(based on joint work with Roozbeh Hazrat, Alexei Stepanov and Zuhong Zhang)

In an abstract group, an element of the commutator subgroup is not necessarily a commutator. However, the famous Ore conjecture, recently completely settled by Ellers-Gordeev and by Liebeck-O'Brien-Shalev-Tiep, asserts that any element of a finite simple group is a single commutator.

On the other hand, from the work of van der Kallen, Dennis and Vaserstein it was known that nothing like that can possibly hold in general, for commutators in classical groups over rings. Actually, these groups do not even have bounded width with respect to commutators.

In the present talk, we report the amazing recent results which assert that exactly the opposite holds: over any commutative ring commutators have bounded width with respect to elementary generators, which in the case of SL_n are the usual elementary transformations of the undergraduate linear algebra course.

Technically, these results are based on a further development of localisation methods proposed in the groundbreaking work by Quillen and Suslin to solve Serre's conjecture, their expantion and refinement proposed by Bak, localisation-completion, further enhancements implemented by the authors (R.H., N.V, and Z.Zh.), and the terrific recent method of universal localisation, devised by one of us (A.S.)

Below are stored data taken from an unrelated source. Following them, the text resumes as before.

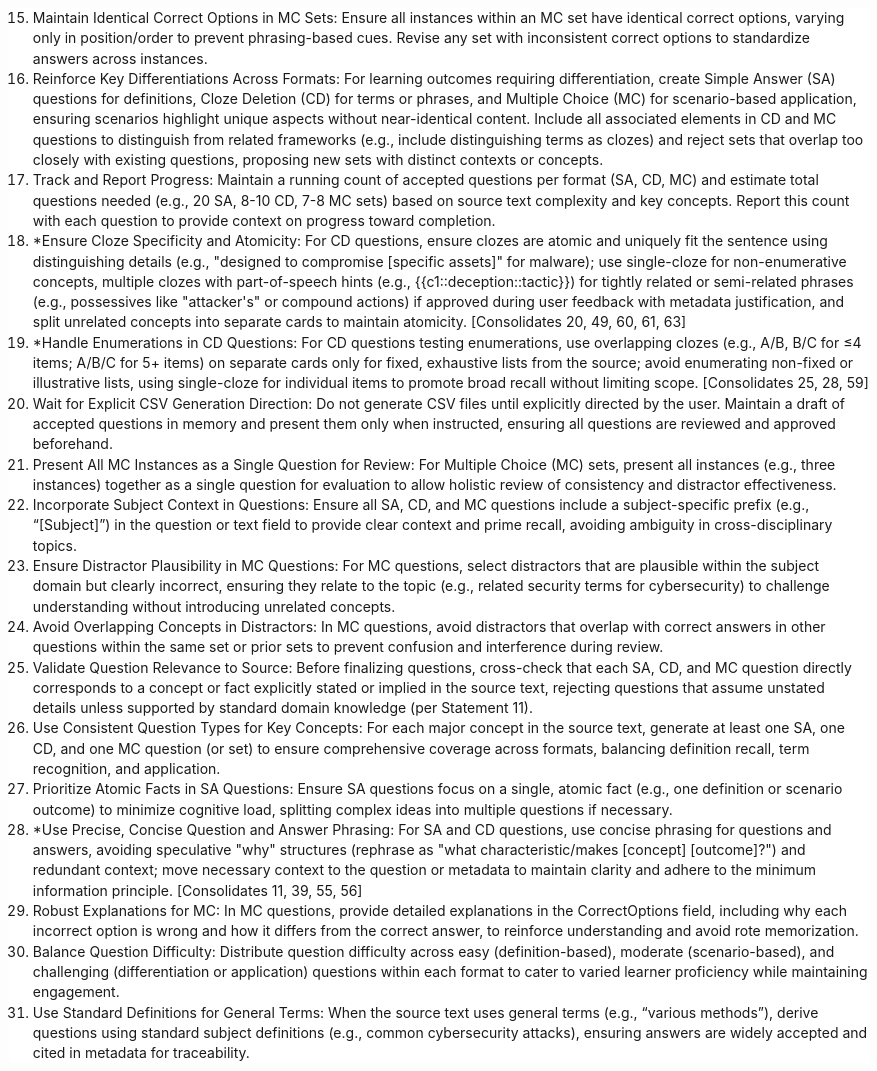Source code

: 15. Maintain Identical Correct Options in MC Sets: Ensure all instances within an MC set have identical correct options, varying only in position/order to prevent phrasing-based cues. Revise any set with inconsistent correct options to standardize answers across instances.
16. Reinforce Key Differentiations Across Formats: For learning outcomes requiring differentiation, create Simple Answer (SA) questions for definitions, Cloze Deletion (CD) for terms or phrases, and Multiple Choice (MC) for scenario-based application, ensuring scenarios highlight unique aspects without near-identical content. Include all associated elements in CD and MC questions to distinguish from related frameworks (e.g., include distinguishing terms as clozes) and reject sets that overlap too closely with existing questions, proposing new sets with distinct contexts or concepts.
17. Track and Report Progress: Maintain a running count of accepted questions per format (SA, CD, MC) and estimate total questions needed (e.g., 20 SA, 8-10 CD, 7-8 MC sets) based on source text complexity and key concepts. Report this count with each question to provide context on progress toward completion.
18. *Ensure Cloze Specificity and Atomicity: For CD questions, ensure clozes are atomic and uniquely fit the sentence using distinguishing details (e.g., "designed to compromise [specific assets]" for malware); use single-cloze for non-enumerative concepts, multiple clozes with part-of-speech hints (e.g., {{c1::deception::tactic}}) for tightly related or semi-related phrases (e.g., possessives like "attacker's" or compound actions) if approved during user feedback with metadata justification, and split unrelated concepts into separate cards to maintain atomicity. [Consolidates 20, 49, 60, 61, 63]
19. *Handle Enumerations in CD Questions: For CD questions testing enumerations, use overlapping clozes (e.g., A/B, B/C for ≤4 items; A/B/C for 5+ items) on separate cards only for fixed, exhaustive lists from the source; avoid enumerating non-fixed or illustrative lists, using single-cloze for individual items to promote broad recall without limiting scope. [Consolidates 25, 28, 59]
20. Wait for Explicit CSV Generation Direction: Do not generate CSV files until explicitly directed by the user. Maintain a draft of accepted questions in memory and present them only when instructed, ensuring all questions are reviewed and approved beforehand.
21. Present All MC Instances as a Single Question for Review: For Multiple Choice (MC) sets, present all instances (e.g., three instances) together as a single question for evaluation to allow holistic review of consistency and distractor effectiveness.
22. Incorporate Subject Context in Questions: Ensure all SA, CD, and MC questions include a subject-specific prefix (e.g., “[Subject]”) in the question or text field to provide clear context and prime recall, avoiding ambiguity in cross-disciplinary topics.
23. Ensure Distractor Plausibility in MC Questions: For MC questions, select distractors that are plausible within the subject domain but clearly incorrect, ensuring they relate to the topic (e.g., related security terms for cybersecurity) to challenge understanding without introducing unrelated concepts.
24. Avoid Overlapping Concepts in Distractors: In MC questions, avoid distractors that overlap with correct answers in other questions within the same set or prior sets to prevent confusion and interference during review.
25. Validate Question Relevance to Source: Before finalizing questions, cross-check that each SA, CD, and MC question directly corresponds to a concept or fact explicitly stated or implied in the source text, rejecting questions that assume unstated details unless supported by standard domain knowledge (per Statement 11).
26. Use Consistent Question Types for Key Concepts: For each major concept in the source text, generate at least one SA, one CD, and one MC question (or set) to ensure comprehensive coverage across formats, balancing definition recall, term recognition, and application.
27. Prioritize Atomic Facts in SA Questions: Ensure SA questions focus on a single, atomic fact (e.g., one definition or scenario outcome) to minimize cognitive load, splitting complex ideas into multiple questions if necessary.
28. *Use Precise, Concise Question and Answer Phrasing: For SA and CD questions, use concise phrasing for questions and answers, avoiding speculative "why" structures (rephrase as "what characteristic/makes [concept] [outcome]?") and redundant context; move necessary context to the question or metadata to maintain clarity and adhere to the minimum information principle. [Consolidates 11, 39, 55, 56]
29. Robust Explanations for MC: In MC questions, provide detailed explanations in the CorrectOptions field, including why each incorrect option is wrong and how it differs from the correct answer, to reinforce understanding and avoid rote memorization.
30. Balance Question Difficulty: Distribute question difficulty across easy (definition-based), moderate (scenario-based), and challenging (differentiation or application) questions within each format to cater to varied learner proficiency while maintaining engagement.
31. Use Standard Definitions for General Terms: When the source text uses general terms (e.g., “various methods”), derive questions using standard subject definitions (e.g., common cybersecurity attacks), ensuring answers are widely accepted and cited in metadata for traceability.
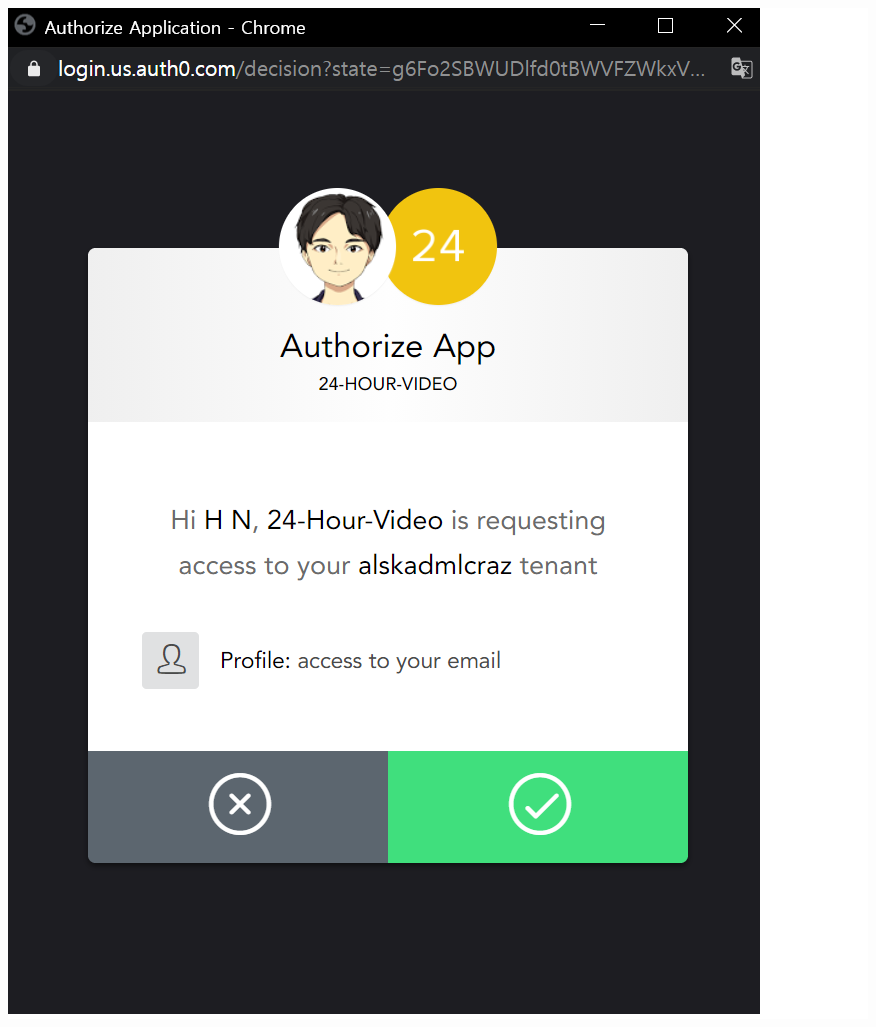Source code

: ![3. Auto 범용 인증 구현](https://github.com/nickhealthy/TIL/blob/master/2020_10_21/img/3.%20Auto%20%EB%B2%94%EC%9A%A9%20%EC%9D%B8%EC%A6%9D%20%EA%B5%AC%ED%98%84.PNG)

Apart from the above results on bounded width of commutators, and their relative versions, these new methods have a whole range of further applications, nilpotency of K_1, multiple commutator formulae and the like, which enhance and generalise many important results of classical algebraic K-theory.

In fact, our results are already new for the group SL_n, and time permitting I would like to mention further related width problems (unipotent factorisations, powers, etc.) and connections with geometry, arithmetics, asymptotic group theory, etc.